Document Type Variants
Documents of the same type almost always have identical sets of fields, validation rules, and structure. The variants of a single document type can differ slightly, depending, for example, on the year the document was issued. Documents of the same type can be processed by one Document skill trained on different variants of this document type. Vantage and Advanced Designer can handle any number of variants within a document type:- For hundreds of variants, skills trained using Online Learning in Vantage will be able to extract data almost flawlessly.
- For thousands of variants, skills trained using the Deep Learning activity will be able to extract data with an accuracy of approximately 80% to 90%, depending on the complexity of the document types.
- For the most essential variants of a document type, skills trained using the Fast Learning and/or the Extraction Rules activities will ensure accurate extraction of data from complex documents.
- For structured documents, which always have the same type of information in the exact same locations, we recommend using up to 10 variants.

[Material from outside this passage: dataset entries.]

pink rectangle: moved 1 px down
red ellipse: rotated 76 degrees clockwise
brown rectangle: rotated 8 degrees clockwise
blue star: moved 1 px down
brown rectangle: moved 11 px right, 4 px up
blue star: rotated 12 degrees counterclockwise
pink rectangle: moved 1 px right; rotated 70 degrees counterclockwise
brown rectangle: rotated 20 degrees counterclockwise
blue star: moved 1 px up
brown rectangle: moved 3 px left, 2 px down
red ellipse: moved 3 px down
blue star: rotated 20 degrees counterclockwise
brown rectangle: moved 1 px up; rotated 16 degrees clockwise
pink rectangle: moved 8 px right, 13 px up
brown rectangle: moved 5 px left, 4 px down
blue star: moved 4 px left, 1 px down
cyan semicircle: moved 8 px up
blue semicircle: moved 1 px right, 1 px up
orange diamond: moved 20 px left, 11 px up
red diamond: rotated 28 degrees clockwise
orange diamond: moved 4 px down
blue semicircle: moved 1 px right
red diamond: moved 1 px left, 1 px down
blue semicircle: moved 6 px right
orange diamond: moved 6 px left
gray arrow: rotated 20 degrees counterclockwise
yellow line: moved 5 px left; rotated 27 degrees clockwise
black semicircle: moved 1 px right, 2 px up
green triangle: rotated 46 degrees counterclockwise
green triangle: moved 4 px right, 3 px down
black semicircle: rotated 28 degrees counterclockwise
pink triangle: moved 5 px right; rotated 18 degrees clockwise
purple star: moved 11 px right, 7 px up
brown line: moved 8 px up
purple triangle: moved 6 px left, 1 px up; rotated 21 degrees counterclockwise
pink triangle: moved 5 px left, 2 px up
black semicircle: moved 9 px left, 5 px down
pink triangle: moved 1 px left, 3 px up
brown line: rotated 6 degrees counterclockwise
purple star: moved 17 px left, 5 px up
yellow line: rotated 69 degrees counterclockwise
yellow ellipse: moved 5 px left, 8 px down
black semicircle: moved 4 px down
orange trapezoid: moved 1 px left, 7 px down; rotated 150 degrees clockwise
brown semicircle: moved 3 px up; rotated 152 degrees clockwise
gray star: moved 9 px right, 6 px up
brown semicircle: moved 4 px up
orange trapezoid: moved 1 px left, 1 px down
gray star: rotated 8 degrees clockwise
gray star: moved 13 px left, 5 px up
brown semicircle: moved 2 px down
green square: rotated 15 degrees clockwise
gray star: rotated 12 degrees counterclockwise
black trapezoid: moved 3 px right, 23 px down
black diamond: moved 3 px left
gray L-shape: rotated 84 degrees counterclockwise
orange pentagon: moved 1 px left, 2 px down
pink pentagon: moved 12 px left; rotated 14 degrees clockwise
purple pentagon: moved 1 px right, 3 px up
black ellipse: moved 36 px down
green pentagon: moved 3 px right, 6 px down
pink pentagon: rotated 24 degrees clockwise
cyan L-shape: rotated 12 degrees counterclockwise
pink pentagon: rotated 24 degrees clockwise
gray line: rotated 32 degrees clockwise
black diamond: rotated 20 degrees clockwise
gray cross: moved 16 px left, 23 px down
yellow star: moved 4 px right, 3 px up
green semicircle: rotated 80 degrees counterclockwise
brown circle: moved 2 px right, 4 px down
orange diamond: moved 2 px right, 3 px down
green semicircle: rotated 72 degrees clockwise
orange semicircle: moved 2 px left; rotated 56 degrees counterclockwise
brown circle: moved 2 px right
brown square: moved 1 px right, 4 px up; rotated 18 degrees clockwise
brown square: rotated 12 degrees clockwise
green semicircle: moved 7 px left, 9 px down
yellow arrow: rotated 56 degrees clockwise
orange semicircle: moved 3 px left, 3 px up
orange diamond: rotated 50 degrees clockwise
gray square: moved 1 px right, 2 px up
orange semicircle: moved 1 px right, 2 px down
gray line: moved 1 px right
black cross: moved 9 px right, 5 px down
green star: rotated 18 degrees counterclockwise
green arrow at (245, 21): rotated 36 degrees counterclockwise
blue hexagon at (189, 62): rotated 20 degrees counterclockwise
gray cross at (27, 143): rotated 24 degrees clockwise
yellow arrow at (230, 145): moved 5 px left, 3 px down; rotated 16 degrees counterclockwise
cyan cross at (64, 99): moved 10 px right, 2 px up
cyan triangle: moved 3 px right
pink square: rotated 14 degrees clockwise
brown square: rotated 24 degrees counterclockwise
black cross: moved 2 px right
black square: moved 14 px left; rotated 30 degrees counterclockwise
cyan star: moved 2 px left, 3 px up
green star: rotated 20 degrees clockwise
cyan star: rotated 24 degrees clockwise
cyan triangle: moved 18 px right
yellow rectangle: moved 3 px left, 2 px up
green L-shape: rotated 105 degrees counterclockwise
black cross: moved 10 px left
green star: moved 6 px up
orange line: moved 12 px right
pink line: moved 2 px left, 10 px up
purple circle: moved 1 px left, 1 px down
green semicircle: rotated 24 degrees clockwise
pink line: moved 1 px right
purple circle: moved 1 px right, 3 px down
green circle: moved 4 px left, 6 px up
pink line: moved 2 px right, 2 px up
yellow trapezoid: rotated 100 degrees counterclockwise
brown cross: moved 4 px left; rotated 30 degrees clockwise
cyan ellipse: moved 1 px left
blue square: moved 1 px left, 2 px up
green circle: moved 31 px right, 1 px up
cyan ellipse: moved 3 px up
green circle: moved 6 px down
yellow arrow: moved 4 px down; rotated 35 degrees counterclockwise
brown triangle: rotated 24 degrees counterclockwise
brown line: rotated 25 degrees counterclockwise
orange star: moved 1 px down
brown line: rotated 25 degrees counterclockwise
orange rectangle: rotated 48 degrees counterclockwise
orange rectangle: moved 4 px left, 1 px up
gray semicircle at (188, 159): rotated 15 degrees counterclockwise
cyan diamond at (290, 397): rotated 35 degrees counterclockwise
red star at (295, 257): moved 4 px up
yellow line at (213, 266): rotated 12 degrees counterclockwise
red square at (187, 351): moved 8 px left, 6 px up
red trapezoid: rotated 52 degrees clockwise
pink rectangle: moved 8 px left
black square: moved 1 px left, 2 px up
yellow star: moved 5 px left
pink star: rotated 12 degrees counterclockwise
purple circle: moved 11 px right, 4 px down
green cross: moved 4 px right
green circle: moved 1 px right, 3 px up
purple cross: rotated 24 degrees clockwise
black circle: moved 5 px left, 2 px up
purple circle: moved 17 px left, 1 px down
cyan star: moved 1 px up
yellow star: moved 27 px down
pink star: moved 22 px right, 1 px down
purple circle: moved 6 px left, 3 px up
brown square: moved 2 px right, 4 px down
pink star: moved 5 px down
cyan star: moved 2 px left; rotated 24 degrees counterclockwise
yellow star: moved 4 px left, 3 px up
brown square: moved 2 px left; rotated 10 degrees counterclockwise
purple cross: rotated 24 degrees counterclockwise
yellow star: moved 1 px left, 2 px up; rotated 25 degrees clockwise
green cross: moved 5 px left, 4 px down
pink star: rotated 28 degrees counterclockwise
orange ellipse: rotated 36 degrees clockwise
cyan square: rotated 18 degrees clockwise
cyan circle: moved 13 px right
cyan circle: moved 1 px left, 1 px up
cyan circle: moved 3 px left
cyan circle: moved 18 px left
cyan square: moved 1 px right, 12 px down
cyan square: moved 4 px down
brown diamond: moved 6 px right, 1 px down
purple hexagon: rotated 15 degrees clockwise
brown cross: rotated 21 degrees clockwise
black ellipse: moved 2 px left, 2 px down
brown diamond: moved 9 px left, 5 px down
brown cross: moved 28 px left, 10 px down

If a fixed form has many variants, we recommend you treat them all as different document types. For more information, see Processing structured documents.
Training and Testing a Document Skill
For best extraction results, we recommend training and testing a Document skill using three different document sets:- Training set
- Test set
- Blind set (an additional test set that contains sample documents not included in any of the two sets above)
Training Set Requirements
For a training set, use a representative document set containing at least 2-3 sample documents for each variant. If there are a lot of variants and the set does not contain at least one sample document of each, consider using the Deep Learning activity. This activity understands image patterns, the structure of documents, field contents, and surrounding labels and can process variants which were not used in training. The number of sample documents for the activities depends on the technologies you use in your Document skill:- Deep Learning activity for semi-structured documents:
- For high-variability documents: At least 200-300 sample documents (2-3 sample documents per variant) are required.
- For low-variability documents: A minimum of 10 sample documents (2-3 sample document per variant) are required.
- Segmentation activity:
- For high-variability documents, we recommend having at least sample 100 documents.
- For low-variability documents, we recommend having at least 20 sample documents.
- Deep Learning for NLP activity:
- For high-variability documents: At least 150 sample documents (2-3 sample documents per variant) are required.
- For low-variability documents: You can start training with one sample document, but at least 2-3 sample documents per variant are required.
Even if you don’t have the recommended number of sample documents, having one sample document per variant is better than none at all.
Test Set Requirements
For a test set, sample document distribution must be similar to that in the actual flow of documents in production. This will ensure that the accuracy estimate is valid. For example, if invoices from a particular vendor account for 30% of the production document flow, about 30% of the sample documents in the test set should be from that vendor. You can also achieve the required ratio by testing your skill on random samples of documents from the production document flow.Blind Set Requirements
For a blind set, be sure to use documents that have not already been used for training or testing your skill. The extraction results obtained on a blind set will help you evaluate the quality of your skill.Be sure to use different documents for training and testing your skill.
Configuring a Document Skill
After you create a Document skill on the start page, follow these steps to configure your skill:- Click the settings button next to the skill name to view and adjust the skill settings.
- On the Documents tab, upload some documents.
- On the Fields tab, label the data fields from which values will be extracted, specifying their locations.
- On the Activities tab, configure the document processing flow.
- On the Results tab, test your skill to see how well it performs on sample documents.
- On the Publish tab, publish your skill.